TEXT:
#####

And perhaps the ultimate insult: Children were to be instructed to be grateful to the authorities for “helping” their family members in this way. These instructions reveal that the Chinese government knows exactly the pain it is causing the children, and the risks it runs in alienating them. To mitigate this, it’s concocted a sophisticated lie to cover up what’s truly happening and threatens children if they speak up about their parents.

There are few silver linings on offer in these documents. But they do reveal snapshots of more humane behavior—not least in their leaking, a move that will undoubtedly prompt a furious search within the uppermost echelons of the Communist Party for those responsible. According to the Times, the leaker “expressed hope that their disclosure would prevent party leaders, including [President] Xi, from escaping culpability for the mass detentions.”

Officials in Xinjiang largely carried out their duties in establishing “political education” camps and otherwise enforcing Beijing’s crackdown. Yet some officials in southern Xinjiang resisted: One, Wang Youzhi, released 7,000 people from a camp. Another, Gu Wensheng, tried to block some detentions. Both lost their jobs and were prosecuted for their refusal to follow orders, yet the fact of their resistance suggests that the objections to President Xi Jinping’s brutality in Xinjiang is not purely external.

It’s telling that the Chinese government has not denied the authenticity of some of the documents. The outstanding challenge, though, is to use this as well as other evidence available to hold accountable those responsible for serious human rights violations, including President Xi, Xinjiang Party Secretary Chen Quanguo, and former Xinjiang Deputy Party Secretary Zhu Hailun, through tools like the Global Magnitsky Act.

U.N. Secretary-General António Guterres, U.N. High Commissioner for Human Rights Michele Bachelet, and government leaders should not just publicly condemn the officials behind these documents, but vigorously pursue all avenues for justice, including through an independent investigation into these mass arbitrary detentions. Children across Xinjiang, and their parents, deserve no less.

#####

RAW RECORDS:
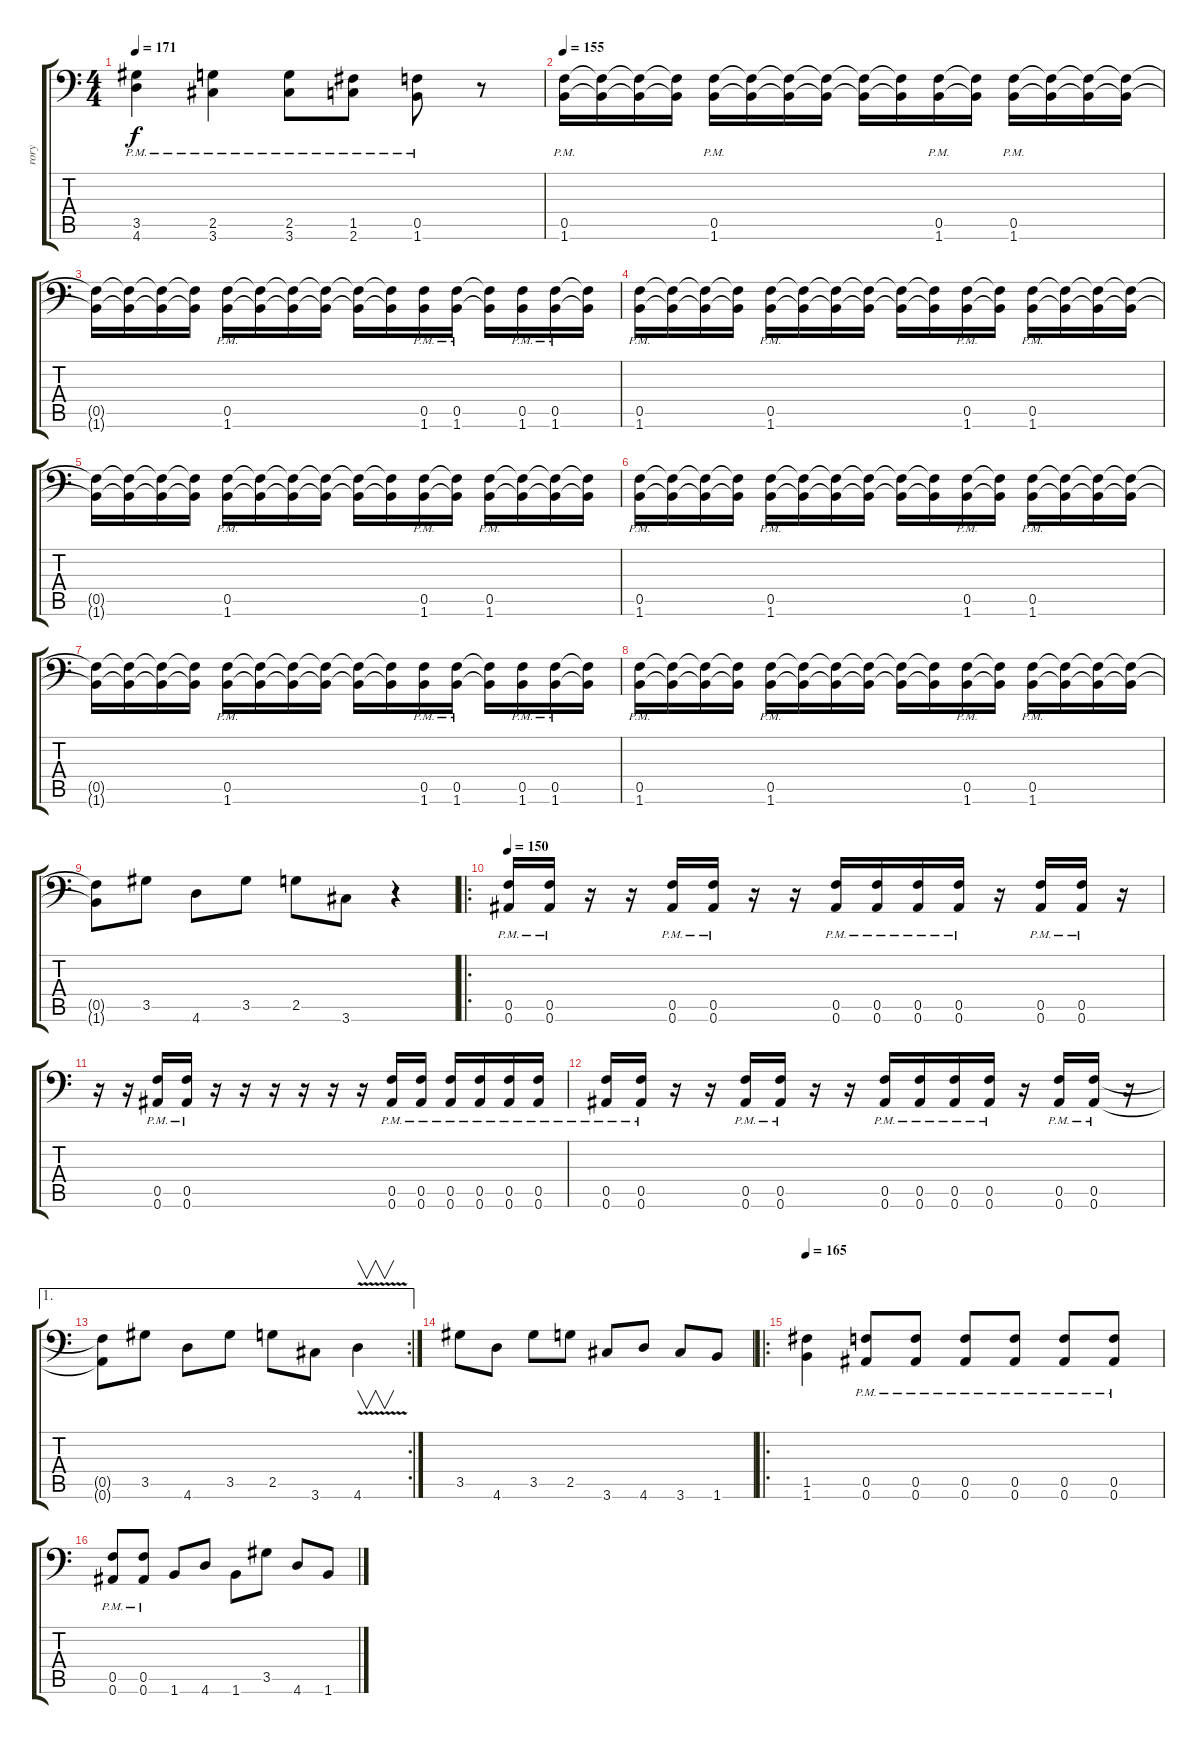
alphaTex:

\track ("rory" "rory") {instrument distortionguitar}
\staff {score tabs}
\tuning (C4 G3 Eb3 Bb2 F2 Bb1) {hide}
\ts (4 4)
\tempo 171
\clef f4
\ks c
(3.5{pm} 4.6{pm}).4{dy f} (2.5{pm} 3.6{pm}).4 (2.5{pm} 3.6{pm}).8 (1.5{pm} 2.6{pm}).8 (0.5{pm} 1.6{pm}).8 r.8 |
\tempo 155
(0.5{pm} 1.6{pm}).16 (0.5{t} 1.6{t}).16 (0.5{t} 1.6{t}).16 (0.5{t} 1.6{t}).16 (0.5{pm} 1.6{pm}).16 (0.5{t} 1.6{t}).16 (0.5{t} 1.6{t}).16 (0.5{t} 1.6{t}).16 (0.5{t} 1.6{t}).16 (0.5{t} 1.6{t}).16 (0.5{pm} 1.6{pm}).16 (0.5{t} 1.6{t}).16 (0.5{pm} 1.6{pm}).16 (0.5{t} 1.6{t}).16 (0.5{t} 1.6{t}).16 (0.5{t} 1.6{t}).16 |
(0.5{t} 1.6{t}).16 (0.5{t} 1.6{t}).16 (0.5{t} 1.6{t}).16 (0.5{t} 1.6{t}).16 (0.5{pm} 1.6{pm}).16 (0.5{t} 1.6{t}).16 (0.5{t} 1.6{t}).16 (0.5{t} 1.6{t}).16 (0.5{t} 1.6{t}).16 (0.5{t} 1.6{t}).16 (0.5{pm} 1.6{pm}).16 (0.5{pm} 1.6{pm}).16 (0.5{t} 1.6{t}).16 (0.5{pm} 1.6{pm}).16 (0.5{pm} 1.6{pm}).16 (0.5{t} 1.6{t}).16 |
(0.5{pm} 1.6{pm}).16 (0.5{t} 1.6{t}).16 (0.5{t} 1.6{t}).16 (0.5{t} 1.6{t}).16 (0.5{pm} 1.6{pm}).16 (0.5{t} 1.6{t}).16 (0.5{t} 1.6{t}).16 (0.5{t} 1.6{t}).16 (0.5{t} 1.6{t}).16 (0.5{t} 1.6{t}).16 (0.5{pm} 1.6{pm}).16 (0.5{t} 1.6{t}).16 (0.5{pm} 1.6{pm}).16 (0.5{t} 1.6{t}).16 (0.5{t} 1.6{t}).16 (0.5{t} 1.6{t}).16 |
(0.5{t} 1.6{t}).16 (0.5{t} 1.6{t}).16 (0.5{t} 1.6{t}).16 (0.5{t} 1.6{t}).16 (0.5{pm} 1.6{pm}).16 (0.5{t} 1.6{t}).16 (0.5{t} 1.6{t}).16 (0.5{t} 1.6{t}).16 (0.5{t} 1.6{t}).16 (0.5{t} 1.6{t}).16 (0.5{pm} 1.6{pm}).16 (0.5{t} 1.6{t}).16 (0.5{pm} 1.6{pm}).16 (0.5{t} 1.6{t}).16 (0.5{t} 1.6{t}).16 (0.5{t} 1.6{t}).16 |
(0.5{pm} 1.6{pm}).16 (0.5{t} 1.6{t}).16 (0.5{t} 1.6{t}).16 (0.5{t} 1.6{t}).16 (0.5{pm} 1.6{pm}).16 (0.5{t} 1.6{t}).16 (0.5{t} 1.6{t}).16 (0.5{t} 1.6{t}).16 (0.5{t} 1.6{t}).16 (0.5{t} 1.6{t}).16 (0.5{pm} 1.6{pm}).16 (0.5{t} 1.6{t}).16 (0.5{pm} 1.6{pm}).16 (0.5{t} 1.6{t}).16 (0.5{t} 1.6{t}).16 (0.5{t} 1.6{t}).16 |
(0.5{t} 1.6{t}).16 (0.5{t} 1.6{t}).16 (0.5{t} 1.6{t}).16 (0.5{t} 1.6{t}).16 (0.5{pm} 1.6{pm}).16 (0.5{t} 1.6{t}).16 (0.5{t} 1.6{t}).16 (0.5{t} 1.6{t}).16 (0.5{t} 1.6{t}).16 (0.5{t} 1.6{t}).16 (0.5{pm} 1.6{pm}).16 (0.5{pm} 1.6{pm}).16 (0.5{t} 1.6{t}).16 (0.5{pm} 1.6{pm}).16 (0.5{pm} 1.6{pm}).16 (0.5{t} 1.6{t}).16 |
(0.5{pm} 1.6{pm}).16 (0.5{t} 1.6{t}).16 (0.5{t} 1.6{t}).16 (0.5{t} 1.6{t}).16 (0.5{pm} 1.6{pm}).16 (0.5{t} 1.6{t}).16 (0.5{t} 1.6{t}).16 (0.5{t} 1.6{t}).16 (0.5{t} 1.6{t}).16 (0.5{t} 1.6{t}).16 (0.5{pm} 1.6{pm}).16 (0.5{t} 1.6{t}).16 (0.5{pm} 1.6{pm}).16 (0.5{t} 1.6{t}).16 (0.5{t} 1.6{t}).16 (0.5{t} 1.6{t}).16 |
(0.5{t} 1.6{t}).8 3.5.8 4.6.8 3.5.8 2.5.8 3.6.8 r.4 |
\ro
\tempo 150
(0.5{pm} 0.6{pm}).16 (0.5{pm} 0.6{pm}).16 r.16 r.16 (0.5{pm} 0.6{pm}).16 (0.5{pm} 0.6{pm}).16 r.16 r.16 (0.5{pm} 0.6{pm}).16 (0.5{pm} 0.6{pm}).16 (0.5{pm} 0.6{pm}).16 (0.5{pm} 0.6{pm}).16 r.16 (0.5{pm} 0.6{pm}).16 (0.5{pm} 0.6{pm}).16 r.16 |
r.16 r.16 (0.5{pm} 0.6{pm}).16 (0.5{pm} 0.6{pm}).16 r.16 r.16 r.16 r.16 r.16 r.16 (0.5{pm} 0.6{pm}).16 (0.5{pm} 0.6{pm}).16 (0.5{pm} 0.6{pm}).16 (0.5{pm} 0.6{pm}).16 (0.5{pm} 0.6{pm}).16 (0.5{pm} 0.6{pm}).16 |
(0.5{pm} 0.6{pm}).16 (0.5{pm} 0.6{pm}).16 r.16 r.16 (0.5{pm} 0.6{pm}).16 (0.5{pm} 0.6{pm}).16 r.16 r.16 (0.5{pm} 0.6{pm}).16 (0.5{pm} 0.6{pm}).16 (0.5{pm} 0.6{pm}).16 (0.5{pm} 0.6{pm}).16 r.16 (0.5{pm} 0.6{pm}).16 (0.5{pm} 0.6{pm}).16 r.16 |
\ae 1
\rc 2
(0.5{t} 0.6{t}).8 3.5.8 4.6.8 3.5.8 2.5.8 3.6.8 4.6{v}.4{v} |
3.5.8 4.6.8 3.5.8 2.5.8 3.6.8 4.6.8 3.6.8 1.6.8 |
\ro
\tempo 165
(1.5 1.6).4 (0.5{pm} 0.6{pm}).8 (0.5{pm} 0.6{pm}).8 (0.5{pm} 0.6{pm}).8 (0.5{pm} 0.6{pm}).8 (0.5{pm} 0.6{pm}).8 (0.5{pm} 0.6{pm}).8 |
(0.5{pm} 0.6{pm}).8 (0.5{pm} 0.6{pm}).8 1.6.8 4.6.8 1.6.8 3.5.8 4.6.8 1.6.8
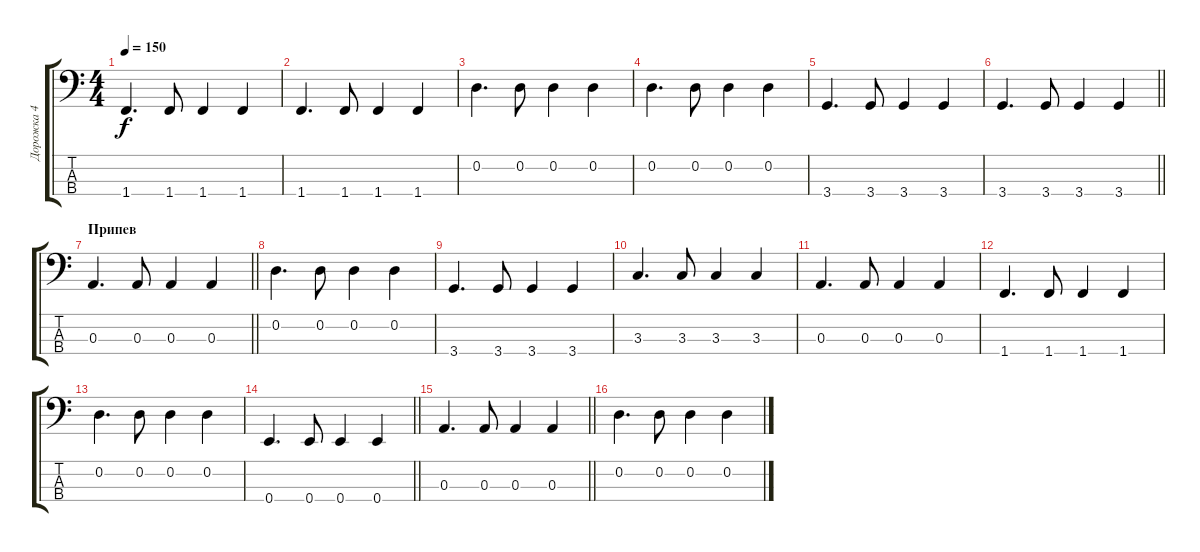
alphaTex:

\track ("Дорожка 4" "Дорожка 4") {instrument electricbassfinger}
\staff {score tabs}
\tuning (G2 D2 A1 E1) {hide}
\ts (4 4)
\tempo 150
\clef f4
\ks c
1.4.4{d dy f} 1.4.8 1.4.4 1.4.4 |
1.4.4{d} 1.4.8 1.4.4 1.4.4 |
0.2.4{d} 0.2.8 0.2.4 0.2.4 |
0.2.4{d} 0.2.8 0.2.4 0.2.4 |
3.4.4{d} 3.4.8 3.4.4 3.4.4 |
\barLineRight lightlight
3.4.4{d} 3.4.8 3.4.4 3.4.4 |
\section ("" "Припев")
\barLineRight lightlight
0.3.4{d} 0.3.8 0.3.4 0.3.4 |
0.2.4{d} 0.2.8 0.2.4 0.2.4 |
3.4.4{d} 3.4.8 3.4.4 3.4.4 |
3.3.4{d} 3.3.8 3.3.4 3.3.4 |
0.3.4{d} 0.3.8 0.3.4 0.3.4 |
1.4.4{d} 1.4.8 1.4.4 1.4.4 |
0.2.4{d} 0.2.8 0.2.4 0.2.4 |
\barLineRight lightlight
0.4.4{d} 0.4.8 0.4.4 0.4.4 |
\barLineRight lightlight
0.3.4{d} 0.3.8 0.3.4 0.3.4 |
0.2.4{d} 0.2.8 0.2.4 0.2.4
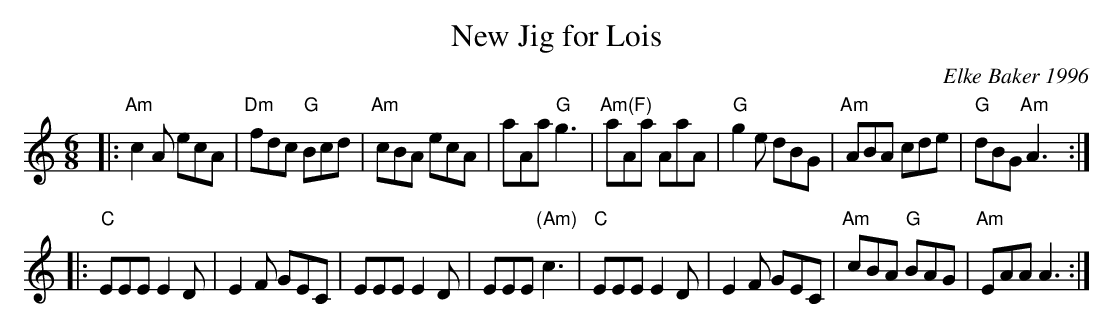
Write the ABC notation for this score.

X:1
T: New Jig for Lois
C: Elke Baker 1996
M: 6/8
L: 1/8
K: Am
|:\
"Am"c2A ecA | "Dm"fdc "G"Bcd | "Am"cBA ecA | aAa "G"g3 |\
"Am(F)"aAa AaA | "G"g2e dBG | "Am"ABA cde | "G"dBG "Am"A3 :|
|:\
"C"EEE E2D | E2F GEC | EEE E2D | EEE "(Am)"c3 |\
"C"EEE E2D | E2F GEC | "Am"cBA "G"BAG | "Am"EAA A3 :|
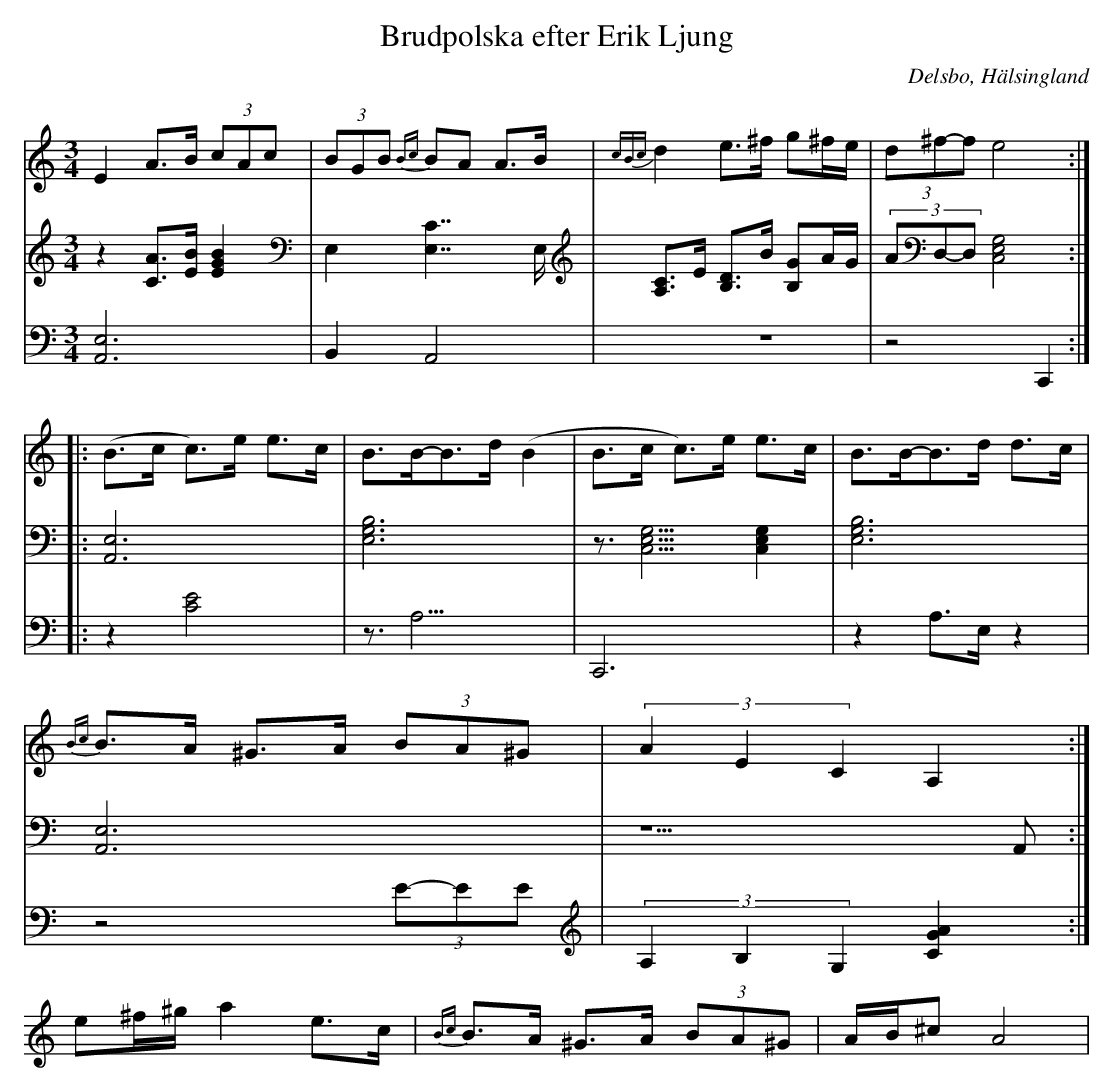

#####

SET OF TASKS:
1. Name every person mentioned in the Xinjiang text.
2. Update the Xinjiang text by rewriting everything from "It’s telling that" down to "deserve no less.", with "international inquiry" in place of "independent investigation".
3. According to the Xinjiang text, why did Wang Youzhi and Gu Wensheng lose their jobs and face prosecution?

ANSWERS PROVIDED:
1. Xi Jinping, Wang Youzhi, Gu Wensheng, Chen Quanguo, Zhu Hailun, António Guterres, Michele Bachelet

2.
It’s telling that the Chinese government has not denied the authenticity of some of the documents. The outstanding challenge, though, is to use this as well as other evidence available to hold accountable those responsible for serious human rights violations, including President Xi, Xinjiang Party Secretary Chen Quanguo, and former Xinjiang Deputy Party Secretary Zhu Hailun, through tools like the Global Magnitsky Act.

U.N. Secretary-General António Guterres, U.N. High Commissioner for Human Rights Michele Bachelet, and government leaders should not just publicly condemn the officials behind these documents, but vigorously pursue all avenues for justice, including through an international inquiry into these mass arbitrary detentions. Children across Xinjiang, and their parents, deserve no less.

3. They refused to follow orders in carrying out Beijing's crackdown. Wang Youzhi released 7,000 people from a camp, and Gu Wensheng tried to block some detentions.